Rassemblant les sensations reçues par nos organes de la vue, de l’ouïe, du toucher, du goût et de l’odorat, la perception saisie des différences et des différences. Une figure contenue dans une autre fait apparaître un rapport de grandeur. Je perçois cette figure plus petite que celle qui le contient. La perception est ainsi un produit de la sensation.
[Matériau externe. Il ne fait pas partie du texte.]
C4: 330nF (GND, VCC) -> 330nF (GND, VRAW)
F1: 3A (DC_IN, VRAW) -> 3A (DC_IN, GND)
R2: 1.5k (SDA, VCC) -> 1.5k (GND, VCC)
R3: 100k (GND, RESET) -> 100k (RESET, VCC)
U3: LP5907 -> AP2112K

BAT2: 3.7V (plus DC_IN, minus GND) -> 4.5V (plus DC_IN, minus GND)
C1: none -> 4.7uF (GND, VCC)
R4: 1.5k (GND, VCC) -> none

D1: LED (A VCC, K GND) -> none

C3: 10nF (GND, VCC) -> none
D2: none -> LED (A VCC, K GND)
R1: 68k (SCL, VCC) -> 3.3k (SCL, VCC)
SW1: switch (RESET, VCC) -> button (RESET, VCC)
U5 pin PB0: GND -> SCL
Quelque chose apparaît à quelqu’un. La perception est rencontre. Un entre-deux. Enlevons-la perception, la chose existe toujours en elle-même, mais quelle est sa réalité relativement au sujet. Je marche, j’approche du petit port. A l’entrée, je perçois un fromager, je le vois. Il m’apparaît là majestueux. Je peux maintenant dire, il y a un fromager majestueux à l’entrée du petit port. Il a certes toujours été là. Il existait avant que je le perçoive. Maintenant, il existe pour moi. C’est grâce à la perception que je suis, moi sujet percevant, mis en contact avec lui, objet perçu.

Sujet percevant, je suis. Mais alors ne suis-je pas passif dans la perception du monde. N’est-ce pas lui qui s’impose ? La perception comme une activité, mais comment cela ? J’entends les battements d’ailes du colibri. A force d’observer le petit animal butineur, mon ouïe est devenue experte. Je perçois son battement rapide et léger.
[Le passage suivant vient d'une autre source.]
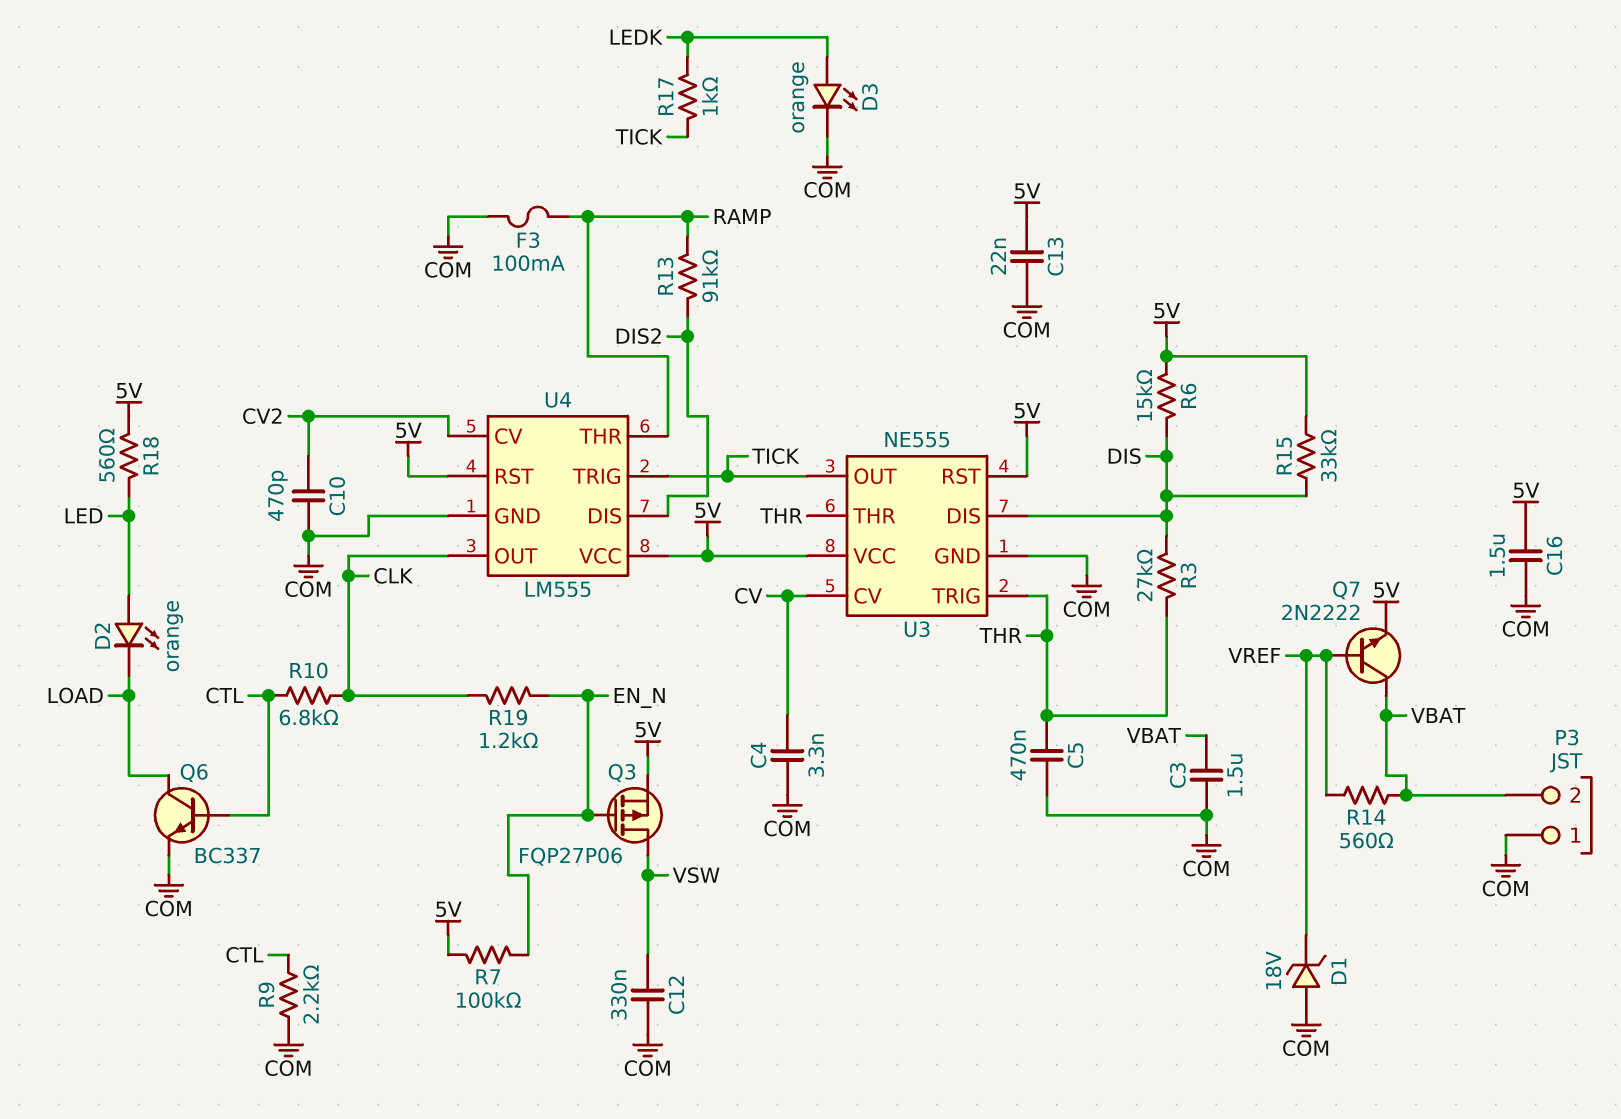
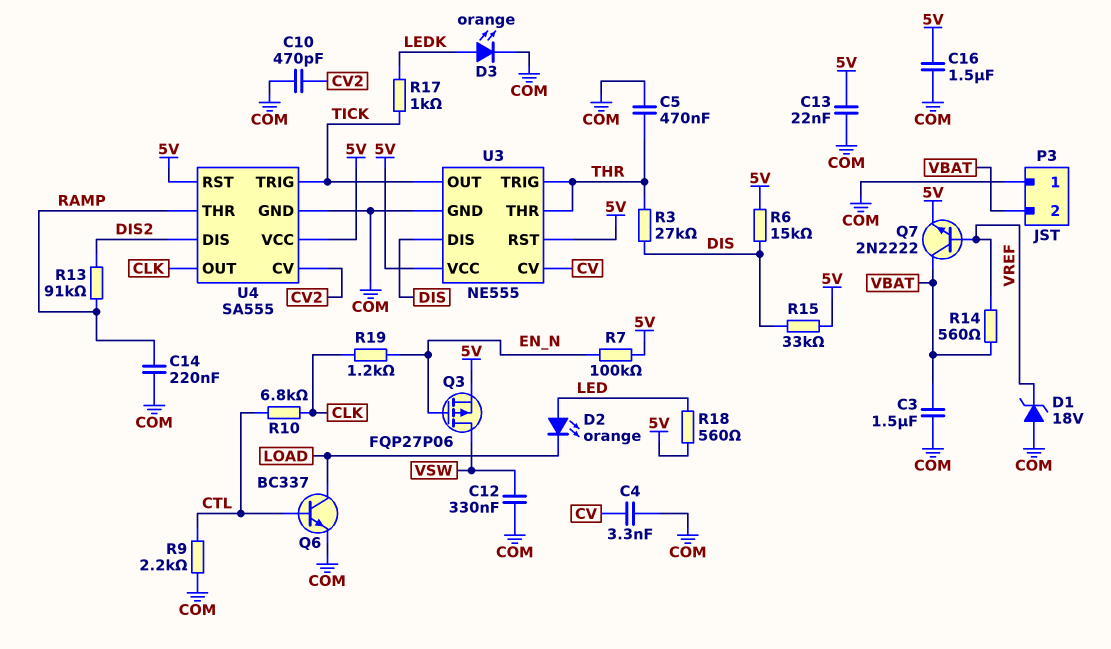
C14: none -> 220nF (COM, RAMP)
F3: 100mA (COM, RAMP) -> none
U4: LM555 -> SA555

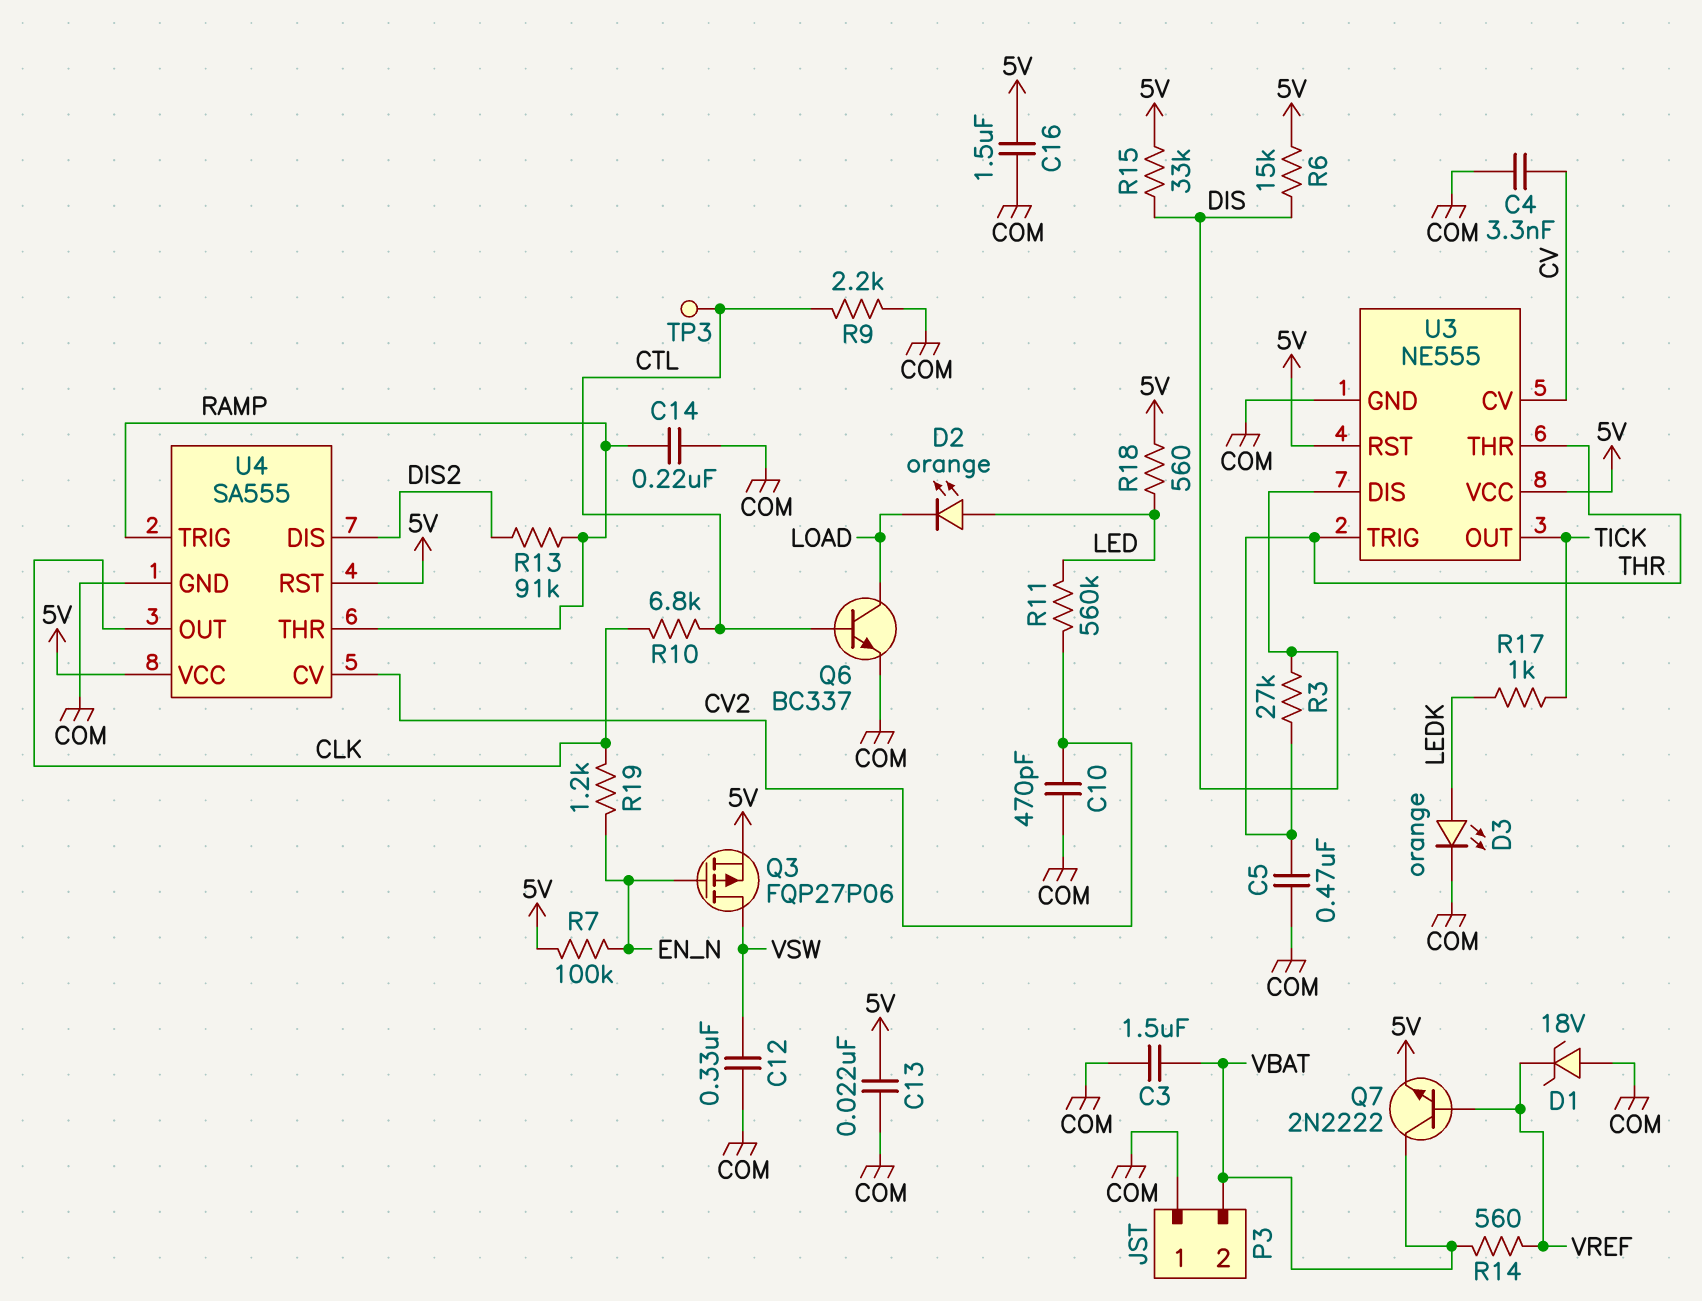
R11: none -> 560k (CV2, LED)
TP3: none -> test point (CTL)
U4 pin TRIG: TICK -> RAMP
Comment connaissons-nous le réel ? Par les informations sensibles. C’est par elles que nous croyons avoir un accès immédiat à la réalité. La question est donc de savoir si la perception consiste simplement à recevoir des informations sensibles ou à les organiser. En un mot, la perception se confond-elle avec la sensation ? Quelle est la part d’activité du sujet dans la perception ?

Exercice : « Percevoir, est-ce sentir ? » Rédigez une progression en vous aidant des trois textes ci-dessous et en tentant de répondre à la question de savoir si percevoir, c’est sentir.

Texte 1 [1]

LockeC’est la première idée simple de réflexion.
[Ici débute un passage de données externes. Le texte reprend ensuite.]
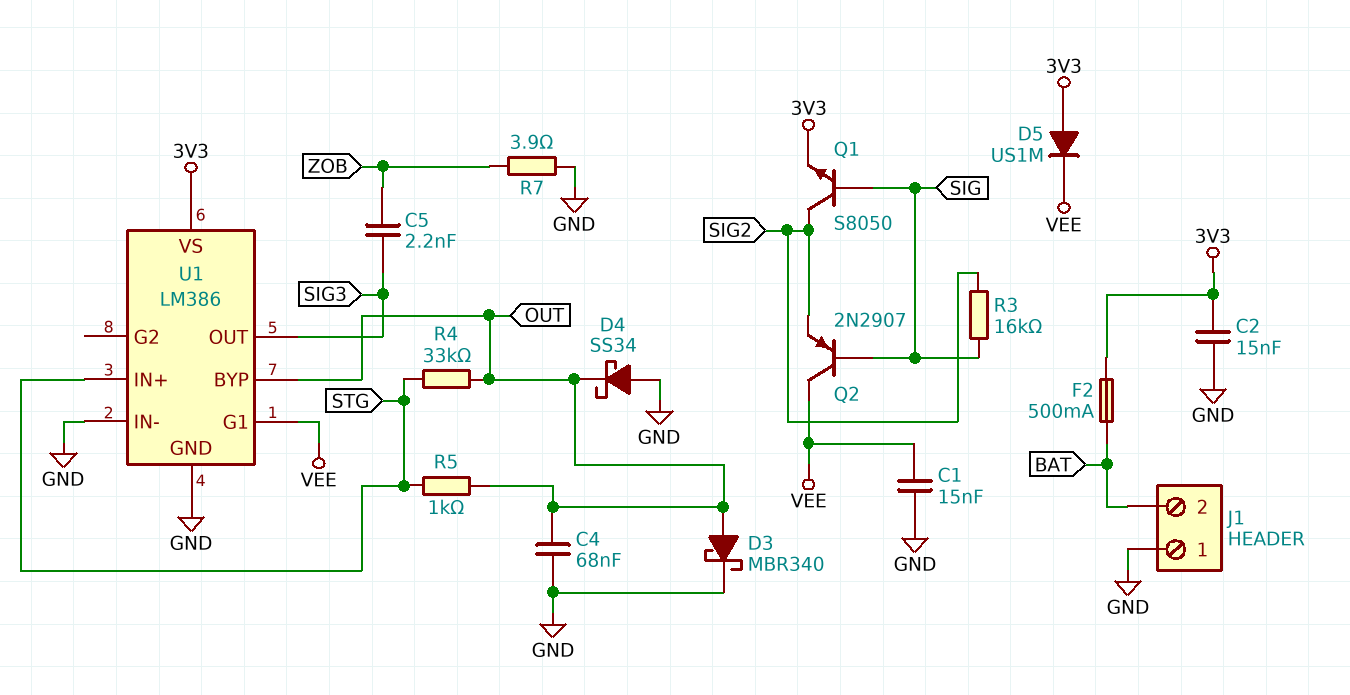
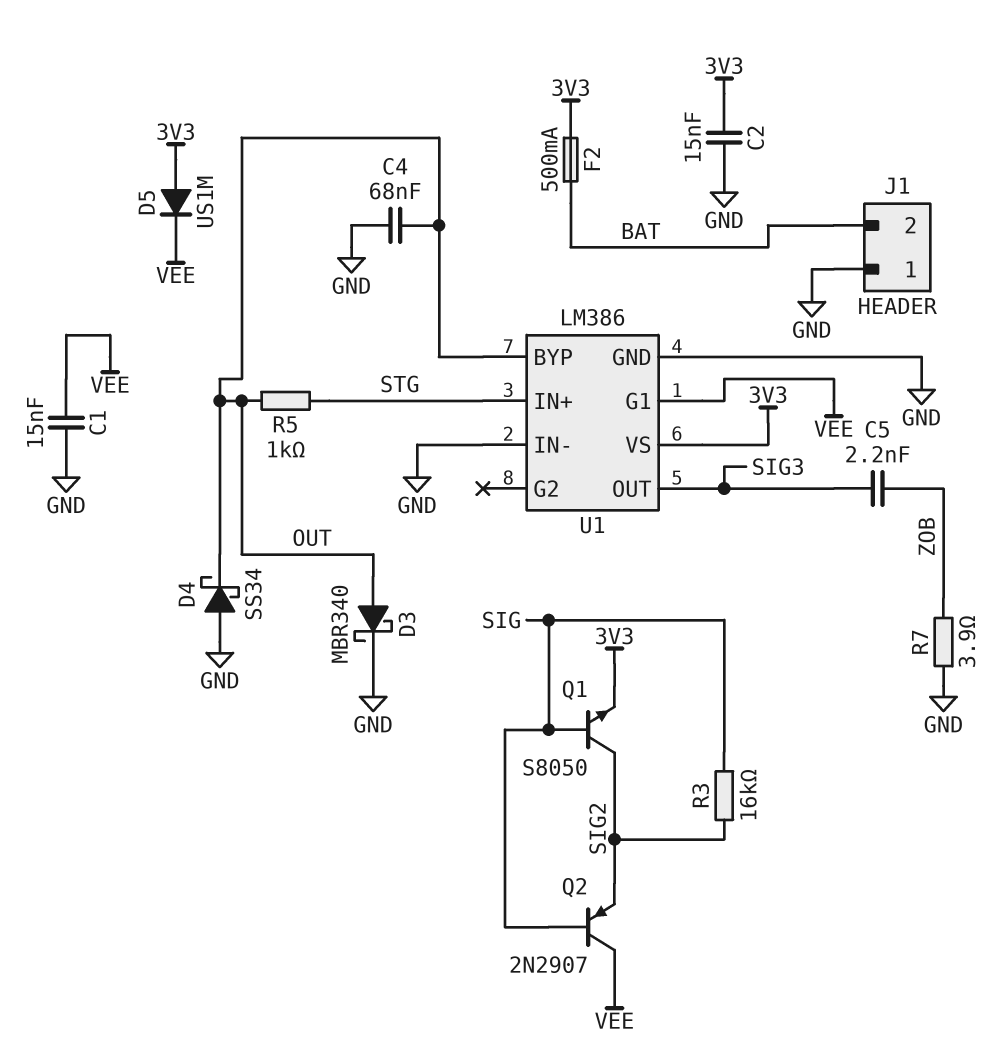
R4: 33k (OUT, STG) -> none

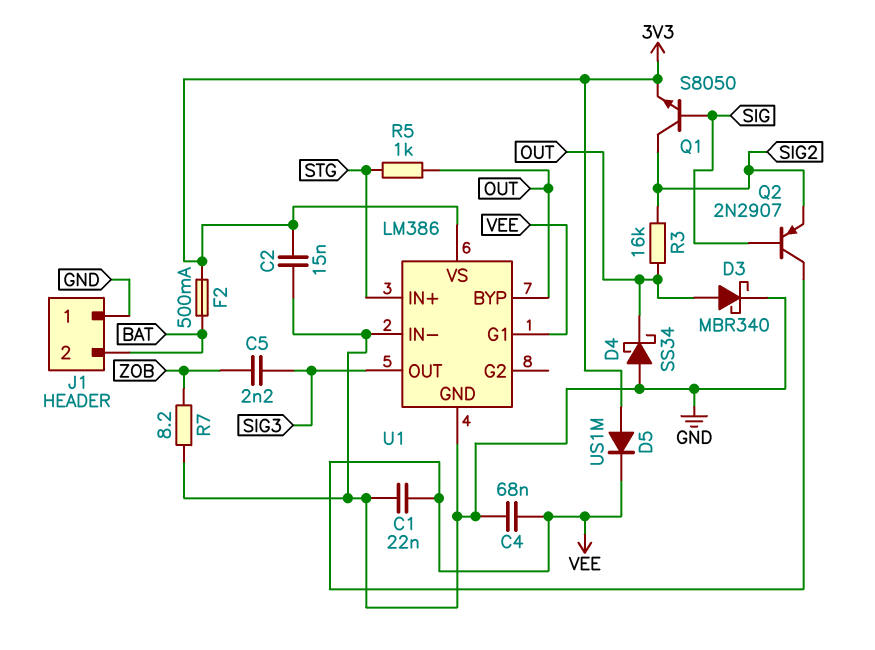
C1: 15nF (GND, VEE) -> 22nF (GND, VEE)
C4: 68nF (GND, OUT) -> 68nF (GND, VEE)
R3: 16k (SIG, SIG2) -> 16k (OUT, SIG2)
R7: 3.9 (GND, ZOB) -> 8.2 (GND, ZOB)

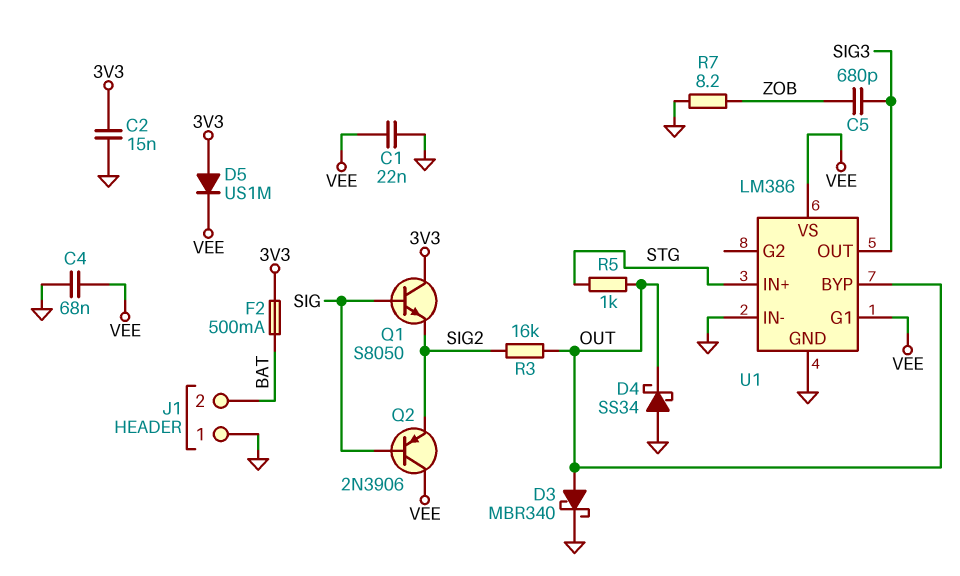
C5: 2.2nF (SIG3, ZOB) -> 680pF (SIG3, ZOB)
Q1: NPN S8050 (B SIG, C SIG2, E 3V3) -> NPN S8050 (B SIG, C 3V3, E SIG2)
Q2: PNP 2N2907 (B SIG, C VEE, E SIG2) -> PNP 2N3906 (B SIG, C VEE, E SIG2)
U1 pin VS: 3V3 -> VEE

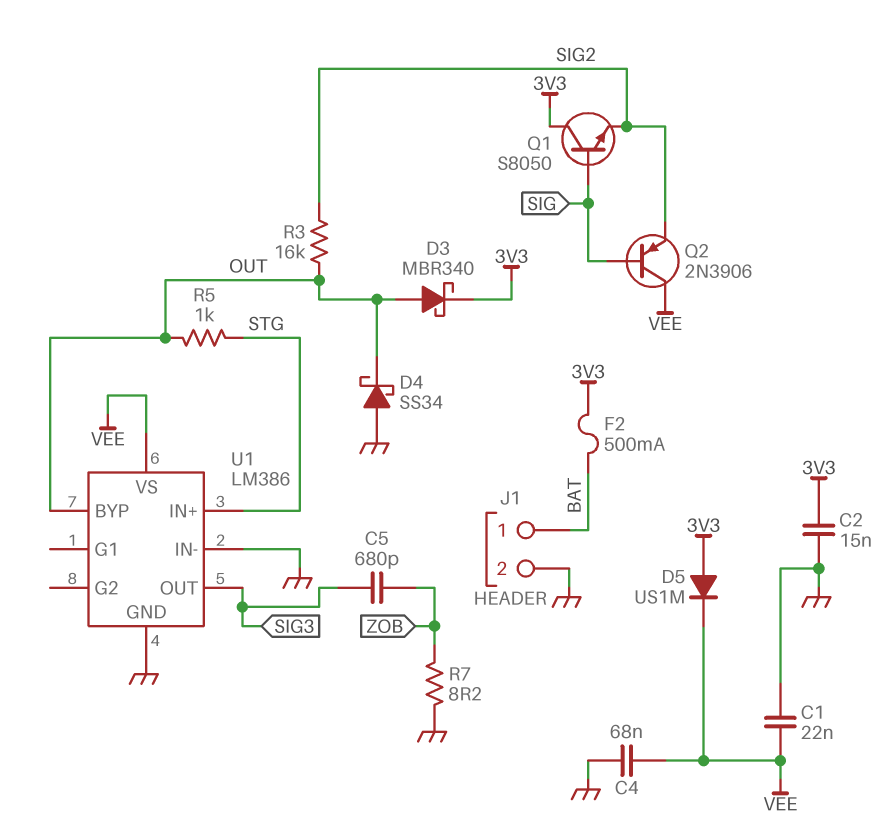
D3: schottky MBR340 (A OUT, K GND) -> schottky MBR340 (A OUT, K 3V3)
J1 pin 1: GND -> BAT
J1 pin 2: BAT -> GND
U1 pin G1: VEE -> none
La perception est la première faculté de l’esprit mobilisée sur les idées ; elle est aussi l’idée la première et la plus simple obtenue par réflexion, et certains la nomment pensée en général. Pourtant la pensée au sens propre du terme en français signifie cette opération de l’esprit sur ses idées où l’esprit est actif et où il considère quelque chose avec un certain niveau d’attention volontaire ; dans la pure et simple perception, l’esprit est pour la plus grande part passif seulement et, ce qu’il perçoit, il ne peut s’empêcher de le percevoir. [ … ]

Il est certain que si une altération produite dans le corps n’atteint pas l’esprit, si une impression produite sur l’extérieur n’est pas remarquée intérieurement, il n’y a aucune perception. Le feu peut brûler notre corps sans autre effet que s’il brûlait une bûche, sauf si le mouvement est porté jusqu’au cerveau et si la sensation de chaleur ou l’idée de douleur sont produites dans l’esprit, ce qui constitue la perception effective.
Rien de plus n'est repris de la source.